**Data for analysis**
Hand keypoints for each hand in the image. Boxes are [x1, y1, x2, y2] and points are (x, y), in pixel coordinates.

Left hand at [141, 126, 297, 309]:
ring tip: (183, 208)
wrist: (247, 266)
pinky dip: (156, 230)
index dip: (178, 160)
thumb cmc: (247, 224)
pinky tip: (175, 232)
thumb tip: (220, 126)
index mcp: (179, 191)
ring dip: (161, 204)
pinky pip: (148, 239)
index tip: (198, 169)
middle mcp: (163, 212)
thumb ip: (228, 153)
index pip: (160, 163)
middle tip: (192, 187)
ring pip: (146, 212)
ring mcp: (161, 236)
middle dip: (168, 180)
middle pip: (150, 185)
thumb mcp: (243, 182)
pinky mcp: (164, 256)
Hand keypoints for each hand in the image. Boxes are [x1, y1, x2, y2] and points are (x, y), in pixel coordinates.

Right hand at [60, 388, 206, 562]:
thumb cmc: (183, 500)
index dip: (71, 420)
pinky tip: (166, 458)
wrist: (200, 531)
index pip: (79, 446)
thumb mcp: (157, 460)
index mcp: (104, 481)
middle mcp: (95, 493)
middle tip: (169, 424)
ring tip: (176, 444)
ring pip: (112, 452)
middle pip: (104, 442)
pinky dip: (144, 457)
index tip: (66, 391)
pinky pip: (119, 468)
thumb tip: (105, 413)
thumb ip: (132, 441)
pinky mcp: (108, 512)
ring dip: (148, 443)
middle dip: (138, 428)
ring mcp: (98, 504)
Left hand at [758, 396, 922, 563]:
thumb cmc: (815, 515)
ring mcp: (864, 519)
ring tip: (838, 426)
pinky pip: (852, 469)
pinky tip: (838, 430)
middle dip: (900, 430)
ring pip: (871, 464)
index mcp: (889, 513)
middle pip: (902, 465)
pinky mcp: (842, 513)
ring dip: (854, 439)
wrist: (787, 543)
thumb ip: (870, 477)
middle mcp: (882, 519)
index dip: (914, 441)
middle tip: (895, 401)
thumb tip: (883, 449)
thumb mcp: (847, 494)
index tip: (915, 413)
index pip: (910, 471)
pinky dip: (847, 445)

--

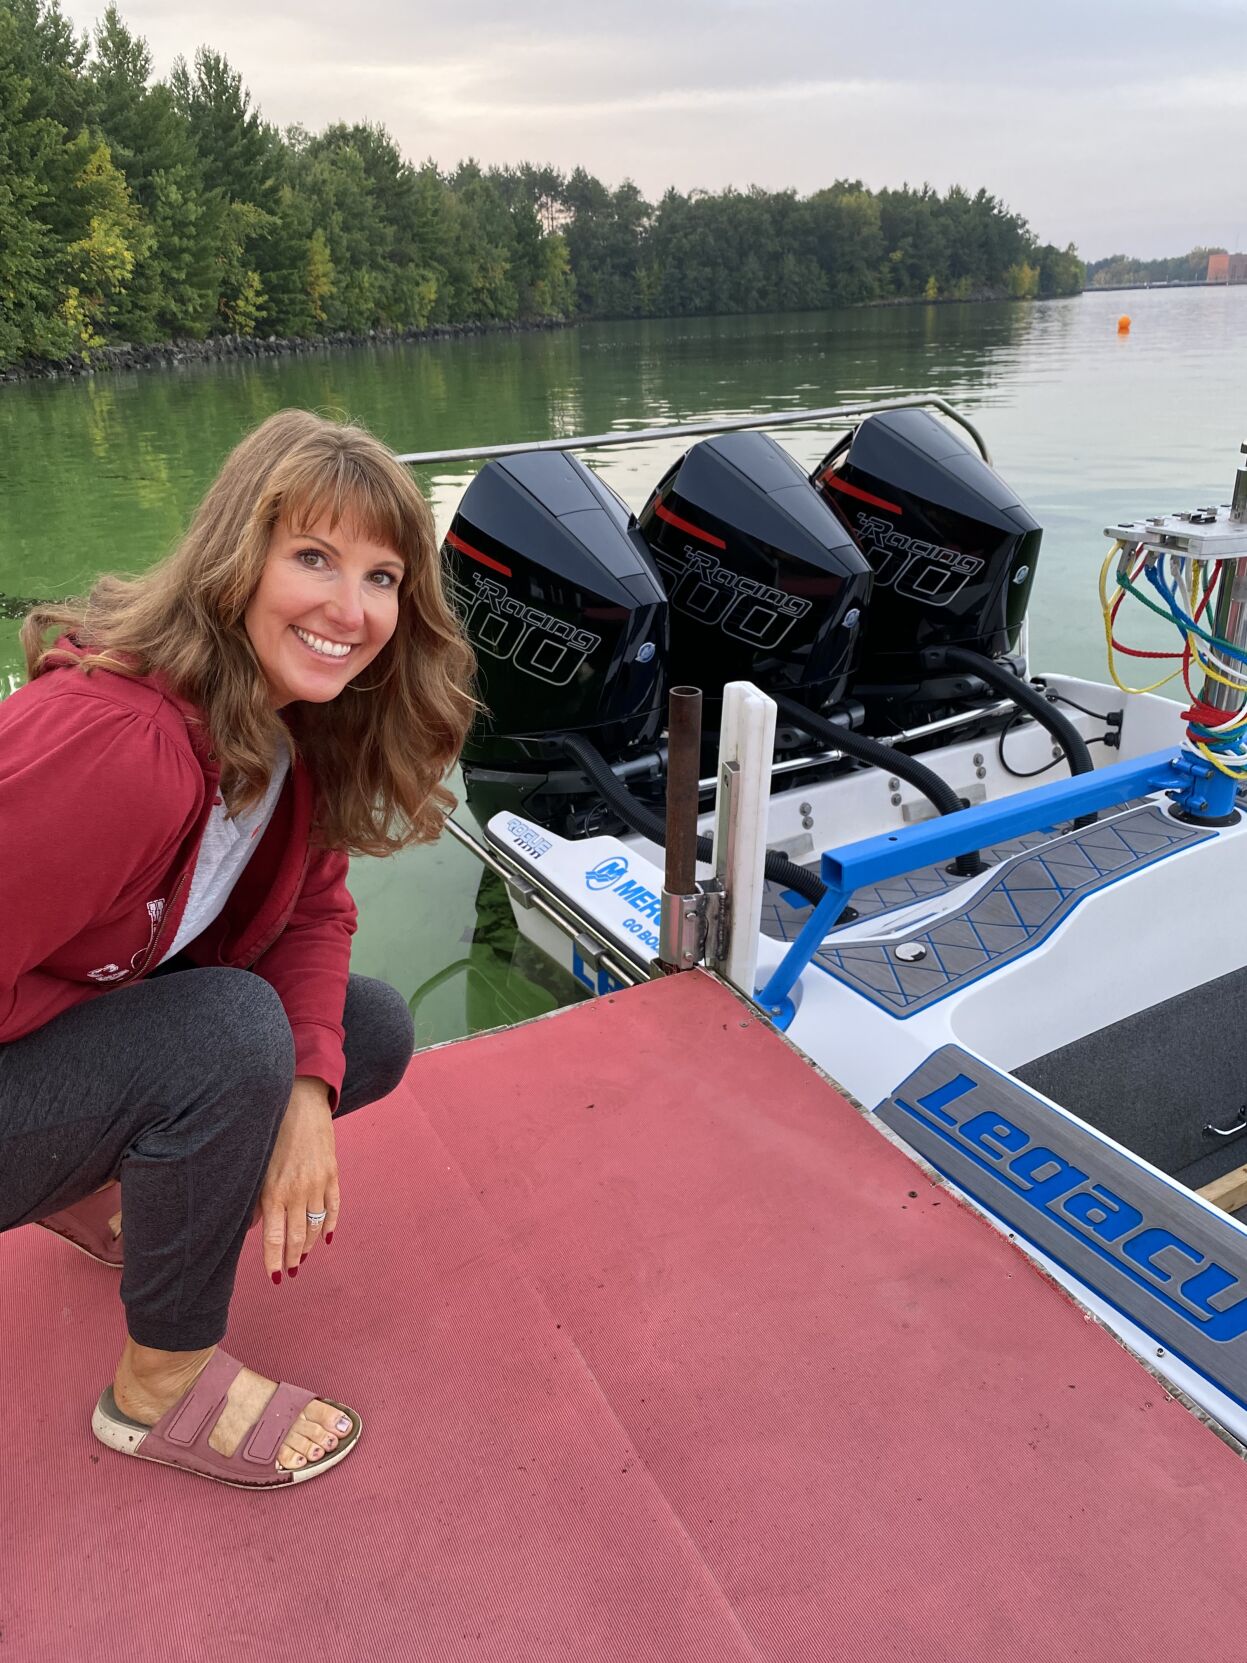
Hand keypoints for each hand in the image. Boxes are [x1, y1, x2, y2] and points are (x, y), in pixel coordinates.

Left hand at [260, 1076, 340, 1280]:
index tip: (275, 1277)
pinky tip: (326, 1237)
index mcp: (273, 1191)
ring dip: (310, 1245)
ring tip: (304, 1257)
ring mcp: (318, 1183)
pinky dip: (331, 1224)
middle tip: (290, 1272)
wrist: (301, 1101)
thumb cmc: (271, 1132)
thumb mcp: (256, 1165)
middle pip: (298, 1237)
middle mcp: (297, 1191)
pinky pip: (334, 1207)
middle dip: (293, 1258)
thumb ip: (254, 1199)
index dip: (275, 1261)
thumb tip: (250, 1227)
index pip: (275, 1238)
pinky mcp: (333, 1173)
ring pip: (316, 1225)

* * *

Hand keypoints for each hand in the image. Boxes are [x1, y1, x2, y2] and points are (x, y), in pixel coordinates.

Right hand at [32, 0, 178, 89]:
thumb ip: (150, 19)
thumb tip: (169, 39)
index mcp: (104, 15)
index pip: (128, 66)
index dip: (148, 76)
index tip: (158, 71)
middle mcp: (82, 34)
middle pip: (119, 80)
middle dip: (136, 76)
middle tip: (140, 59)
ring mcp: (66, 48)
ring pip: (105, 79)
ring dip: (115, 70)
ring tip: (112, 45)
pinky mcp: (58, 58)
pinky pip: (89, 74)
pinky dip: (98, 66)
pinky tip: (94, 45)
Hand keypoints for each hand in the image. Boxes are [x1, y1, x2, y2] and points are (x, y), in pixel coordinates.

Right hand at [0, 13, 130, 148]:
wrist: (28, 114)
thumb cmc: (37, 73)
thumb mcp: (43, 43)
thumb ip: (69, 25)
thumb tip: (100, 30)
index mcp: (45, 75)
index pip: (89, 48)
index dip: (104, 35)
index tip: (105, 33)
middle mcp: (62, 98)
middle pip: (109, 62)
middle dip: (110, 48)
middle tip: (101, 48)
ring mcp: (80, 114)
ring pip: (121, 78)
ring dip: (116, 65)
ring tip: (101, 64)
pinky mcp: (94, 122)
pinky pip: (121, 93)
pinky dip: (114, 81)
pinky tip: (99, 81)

**Activity**
Give back, exactly as written, the stretch from the line with "middle mcp: (95, 493)" through the line with "ring tip: (838, 426)", and no other lines from the records above.

**Worked solution**
middle mcp: (95, 493)
middle tip: (169, 424)
ring tip: (176, 444)
ring pip: (112, 452)
middle pip: (104, 442)
pinky dip: (144, 457)
index tip: (66, 391)
pinky pip: (119, 468)
thumb tip: (105, 413)
thumb ip: (132, 441)
pinky mcp: (108, 512)
ring dip: (148, 443)
middle dip: (138, 428)
ring mcp: (98, 504)
Left hand at [758, 396, 922, 563]:
thumb cmc: (815, 515)
ring mcp: (864, 519)
ring tip: (838, 426)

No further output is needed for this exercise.